Participating Academic Units
Department of Agricultural and Biological Engineering,
College of Engineering and College of Agriculture;
Department of Civil Engineering, Geomatics Specialty,
College of Engineering;
Department of Environmental Engineering Sciences, College of
Engineering;
Department of Geography, College of Liberal Arts and
Sciences;
Department of Landscape Architecture, College of
Architecture;
Department of Urban and Regional Planning, GeoPlan Center,
College of Architecture;
School of Forest Resources and Conservation;
Soil and Water Science Department;
Wildlife Ecology and Conservation Department;
School of Natural Resources and Environment;
Department of Anthropology
Proposal and Goals
Rationale for a New Interdisciplinary Concentration
Geographic Information Systems (GIS) have revolutionized the
way that land is inventoried, managed, planned, and studied. GIS provides the
theories and methods for organization and analysis of original measurements of
location and secondary spatial data, as well as topography. As an information
system GIS provides for the organization, storage, analysis, modeling, mapping,
and display of physical and biological data, as well as the distribution of
cultural or socio-economic data. GIS applications are diverse. They include
determining the suitability of land for different uses, planning future land
uses for different objectives, managing cadastral information for the purpose
of property recognition, taxation and regulation, analyzing land and land-cover
properties for both resource inventories and scientific studies, and siting
commercial enterprises. The private-sector GIS industry has become a key
component of the U.S. economy.
Users and producers of GIS include engineers, geographers,
urban and regional planners, biologists and ecologists, land resource managers,
anthropologists and archaeologists, sociologists, public health professionals
and medical researchers, county land-managers and property tax assessors, law
enforcement officers, land-development companies, utility companies, retail
stores and many others. Undergraduate and graduate students who learn to use
GIS technology are in high demand and so start at higher salaries than their
non-GIS peers.
GIS tools are powerful and convey great influence to those
who know how to use them for access to and use of geographic information. The
tools are also difficult to use appropriately, with added complexities of
spatially referenced attributes that create the need for users to understand
geodesy, cartography, geostatistics, and other formerly esoteric forms of
knowledge. Furthermore, land is constantly changing as a result of natural
processes and human activity requiring geographic information to be regularly
updated, often with data collected by remote sensing methods. As a result of
the potential effects of GIS on human well-being, and the need for proper use
of spatial data, regulations and standards concerning GIS and the credentials
of GIS technicians, scientists, and managers are being drafted at all levels of
government and by national and international agencies.

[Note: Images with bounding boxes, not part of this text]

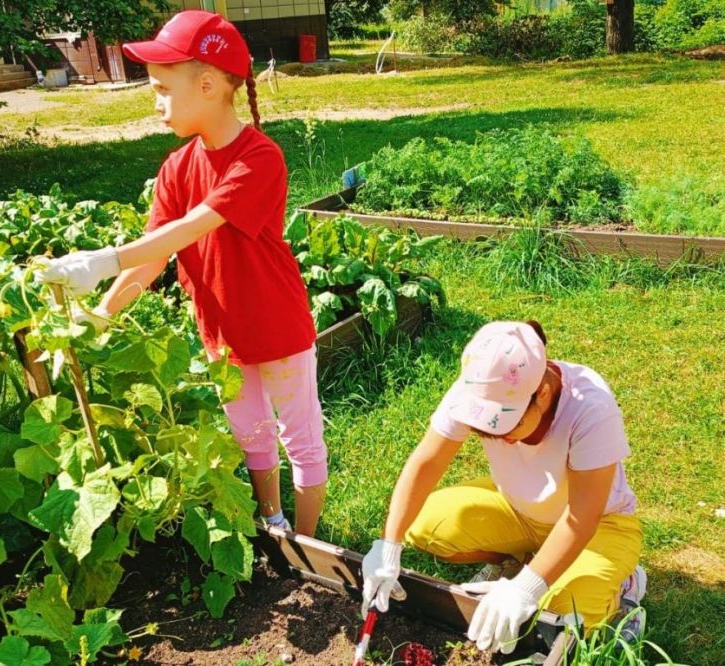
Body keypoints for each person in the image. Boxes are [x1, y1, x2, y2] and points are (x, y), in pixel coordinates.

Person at [33, 10, 327, 536]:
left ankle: (310, 546)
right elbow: (154, 257)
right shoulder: (175, 167)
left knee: (299, 439)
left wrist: (103, 261)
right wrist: (101, 314)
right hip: (221, 332)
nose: (156, 100)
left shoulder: (259, 158)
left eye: (163, 88)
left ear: (209, 85)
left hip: (277, 326)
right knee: (251, 435)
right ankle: (274, 522)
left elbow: (195, 225)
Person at [361, 320, 646, 654]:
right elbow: (427, 461)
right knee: (423, 524)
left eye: (508, 426)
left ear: (541, 394)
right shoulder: (479, 385)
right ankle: (527, 560)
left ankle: (625, 587)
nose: (500, 439)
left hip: (599, 526)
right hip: (518, 509)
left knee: (561, 613)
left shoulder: (590, 407)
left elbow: (582, 516)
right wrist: (388, 544)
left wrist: (526, 589)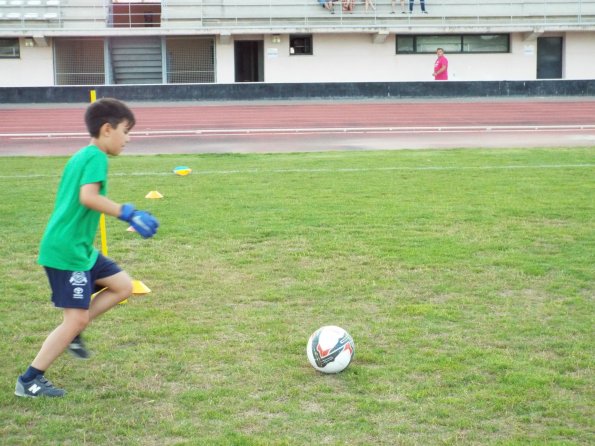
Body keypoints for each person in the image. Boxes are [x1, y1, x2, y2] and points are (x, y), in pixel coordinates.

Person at [14, 98, 159, 398]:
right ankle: (30, 380)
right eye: (126, 131)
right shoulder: (96, 157)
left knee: (122, 286)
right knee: (76, 317)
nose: (128, 139)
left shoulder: (82, 155)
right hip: (66, 251)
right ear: (107, 129)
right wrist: (128, 212)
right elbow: (88, 197)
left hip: (79, 248)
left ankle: (73, 331)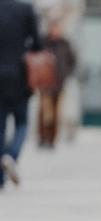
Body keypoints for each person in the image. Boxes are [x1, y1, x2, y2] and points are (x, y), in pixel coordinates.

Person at [0, 0, 41, 188]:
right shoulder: (25, 9)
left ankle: (0, 177)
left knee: (0, 126)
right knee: (22, 122)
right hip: (19, 75)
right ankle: (11, 154)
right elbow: (37, 43)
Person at [37, 19, 77, 148]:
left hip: (60, 83)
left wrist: (66, 73)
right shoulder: (43, 42)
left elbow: (73, 60)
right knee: (44, 112)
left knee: (56, 112)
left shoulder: (65, 43)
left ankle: (52, 139)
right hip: (45, 83)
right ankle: (42, 137)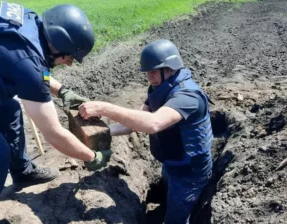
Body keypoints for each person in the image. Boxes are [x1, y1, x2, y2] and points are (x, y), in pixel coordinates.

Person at [0, 3, 111, 224]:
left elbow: (31, 65)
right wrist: (92, 157)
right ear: (58, 45)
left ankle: (22, 172)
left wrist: (62, 90)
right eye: (69, 57)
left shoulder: (29, 22)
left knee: (10, 110)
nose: (69, 64)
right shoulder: (27, 63)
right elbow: (53, 133)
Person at [79, 39, 213, 224]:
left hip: (190, 172)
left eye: (153, 71)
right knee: (169, 189)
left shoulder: (188, 96)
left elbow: (153, 124)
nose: (149, 76)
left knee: (176, 217)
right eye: (147, 72)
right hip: (173, 161)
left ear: (170, 68)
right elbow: (132, 125)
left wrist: (104, 108)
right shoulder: (159, 89)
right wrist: (101, 131)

Relationship of the Proposed Program to Existing Departments
Each of these different disciplines is distinct in its use of GIS, and no one unit could ever teach everything or do research in all areas of GIS. We believe that GIS is by definition interdisciplinary, and as a result, each department has developed a series of courses that address the individual needs of the disciplines. We propose to institutionalize this diversity of departmental perspectives for the benefit of both students enrolled in the concentration, and for the faculty who teach these students. The concentration is designed both to expose students to perspectives outside of other disciplines and to provide a rigorous, substantive education in GIS within their own discipline. The concentration is not designed to inhibit any department’s right to offer departmental certificates for GIS as related to the use of GIS within their profession or discipline.